Data Formatting and Cleaning

Naming variables

Variable names belong in the first row in your Excel spreadsheet. If using SPSS, variable names should be entered as headers in the Variable View tab in SPSS. Variable names should be brief yet descriptive. Variable names can contain capital letters (A ~ Z) or lowercase letters (a ~ z), and underscores ( _ ). Variable names cannot begin with a number.

Naming cases

The first column should consist of a participant identifier. Each case should have their own row. This is known as "wide" format.

Coding variables

Scale variables (e.g. score on a test) should already be numerical entries.
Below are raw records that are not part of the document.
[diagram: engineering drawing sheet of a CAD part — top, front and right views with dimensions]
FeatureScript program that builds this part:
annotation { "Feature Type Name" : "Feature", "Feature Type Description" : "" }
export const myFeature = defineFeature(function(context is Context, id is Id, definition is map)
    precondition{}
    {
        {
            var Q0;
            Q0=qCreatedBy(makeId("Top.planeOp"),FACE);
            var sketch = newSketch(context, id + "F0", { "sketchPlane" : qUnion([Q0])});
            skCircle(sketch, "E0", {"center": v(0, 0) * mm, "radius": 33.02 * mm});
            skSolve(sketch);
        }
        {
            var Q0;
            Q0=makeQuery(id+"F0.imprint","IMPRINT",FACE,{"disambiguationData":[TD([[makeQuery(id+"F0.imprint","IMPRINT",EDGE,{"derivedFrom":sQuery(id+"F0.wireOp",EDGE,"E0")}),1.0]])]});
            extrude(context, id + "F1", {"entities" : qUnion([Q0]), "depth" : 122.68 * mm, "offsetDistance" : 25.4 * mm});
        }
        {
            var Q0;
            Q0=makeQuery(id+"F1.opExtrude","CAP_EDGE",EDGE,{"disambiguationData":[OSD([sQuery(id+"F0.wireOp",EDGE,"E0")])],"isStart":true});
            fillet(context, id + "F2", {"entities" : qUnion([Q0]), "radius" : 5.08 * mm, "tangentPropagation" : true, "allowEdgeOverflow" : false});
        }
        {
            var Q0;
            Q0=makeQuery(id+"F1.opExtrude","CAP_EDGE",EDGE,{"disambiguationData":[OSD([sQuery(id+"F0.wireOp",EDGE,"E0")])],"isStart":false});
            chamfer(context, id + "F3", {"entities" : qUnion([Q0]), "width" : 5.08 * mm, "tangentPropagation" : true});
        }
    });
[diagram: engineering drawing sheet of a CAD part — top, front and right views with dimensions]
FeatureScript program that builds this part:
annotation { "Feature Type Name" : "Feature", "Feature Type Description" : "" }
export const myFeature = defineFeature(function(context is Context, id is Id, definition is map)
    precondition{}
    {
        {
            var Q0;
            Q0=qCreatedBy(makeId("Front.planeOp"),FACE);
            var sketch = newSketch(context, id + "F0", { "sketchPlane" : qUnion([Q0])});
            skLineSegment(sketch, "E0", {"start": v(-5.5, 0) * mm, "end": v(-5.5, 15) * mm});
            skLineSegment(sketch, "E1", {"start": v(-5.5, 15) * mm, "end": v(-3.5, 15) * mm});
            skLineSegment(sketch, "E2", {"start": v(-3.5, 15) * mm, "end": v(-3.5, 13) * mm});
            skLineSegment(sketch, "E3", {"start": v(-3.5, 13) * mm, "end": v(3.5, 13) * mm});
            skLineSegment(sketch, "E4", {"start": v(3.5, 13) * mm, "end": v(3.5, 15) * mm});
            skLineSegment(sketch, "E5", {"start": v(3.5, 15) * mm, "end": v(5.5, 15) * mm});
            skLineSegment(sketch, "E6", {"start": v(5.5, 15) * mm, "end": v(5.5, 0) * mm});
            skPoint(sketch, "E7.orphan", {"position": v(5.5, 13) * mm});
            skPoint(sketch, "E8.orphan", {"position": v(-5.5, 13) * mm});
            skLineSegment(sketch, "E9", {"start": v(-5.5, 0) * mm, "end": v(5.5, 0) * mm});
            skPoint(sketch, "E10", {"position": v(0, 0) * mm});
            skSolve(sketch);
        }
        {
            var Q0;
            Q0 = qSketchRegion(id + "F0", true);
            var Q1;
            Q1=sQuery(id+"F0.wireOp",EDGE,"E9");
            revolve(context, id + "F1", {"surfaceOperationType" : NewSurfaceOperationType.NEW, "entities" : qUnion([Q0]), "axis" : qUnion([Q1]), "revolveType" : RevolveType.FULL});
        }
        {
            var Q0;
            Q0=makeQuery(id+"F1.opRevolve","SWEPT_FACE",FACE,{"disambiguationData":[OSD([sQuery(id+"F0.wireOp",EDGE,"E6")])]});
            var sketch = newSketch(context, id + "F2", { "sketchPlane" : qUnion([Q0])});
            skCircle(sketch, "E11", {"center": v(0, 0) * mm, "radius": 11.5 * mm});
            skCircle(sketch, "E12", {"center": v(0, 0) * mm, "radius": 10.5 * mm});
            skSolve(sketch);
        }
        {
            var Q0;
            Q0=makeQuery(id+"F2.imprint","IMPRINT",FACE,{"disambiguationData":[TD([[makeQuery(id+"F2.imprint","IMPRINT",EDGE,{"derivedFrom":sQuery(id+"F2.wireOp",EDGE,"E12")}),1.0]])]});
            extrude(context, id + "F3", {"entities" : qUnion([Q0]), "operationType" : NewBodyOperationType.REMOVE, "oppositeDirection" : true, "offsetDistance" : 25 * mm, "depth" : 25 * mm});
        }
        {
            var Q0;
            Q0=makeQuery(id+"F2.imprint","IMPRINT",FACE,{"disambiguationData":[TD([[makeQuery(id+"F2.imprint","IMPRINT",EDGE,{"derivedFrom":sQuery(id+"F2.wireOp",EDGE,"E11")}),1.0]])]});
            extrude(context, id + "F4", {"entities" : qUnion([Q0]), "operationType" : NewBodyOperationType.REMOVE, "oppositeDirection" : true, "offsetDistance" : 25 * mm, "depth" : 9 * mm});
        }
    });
For categorical variables (responses consisting of text), such as (gender, job title, etc.) assign a number for each response. For instance, nurses = 1, LPN = 2, technician = 3. If using Excel, keep track of your codes in a separate document, apart from the spreadsheet you plan to input into the statistical program. If using SPSS, codes can entered for each variable in the Values column in the Variable View tab.

Importing data

By default, Excel will save your file in a .xlsx format. You must save your cleaned data as a .csv (Comma delimited) file. From the menu, click File > Save As > then select CSV (Comma delimited) from the "save as type" drop-down menu.

To input data from Excel into SPSS, click File > Open > Data. In the dialog box, navigate to the folder you saved the .csv file in, then click "Files of type" and choose either "CSV (*.csv)", "Text (*.txt, *.dat, *.csv, *.tab), or All Files (*.*) to display the .csv file you need. If the data has been formatted correctly according to the steps outlined here, you can simply click "Ok" to open your data. At this point, I'd suggest clicking "File > Save As > and save your newly imported file as a (*.sav), an SPSS data file. If you make changes to the data, save it as a new file with a different name, in case you make a mistake and need to revert to the original data.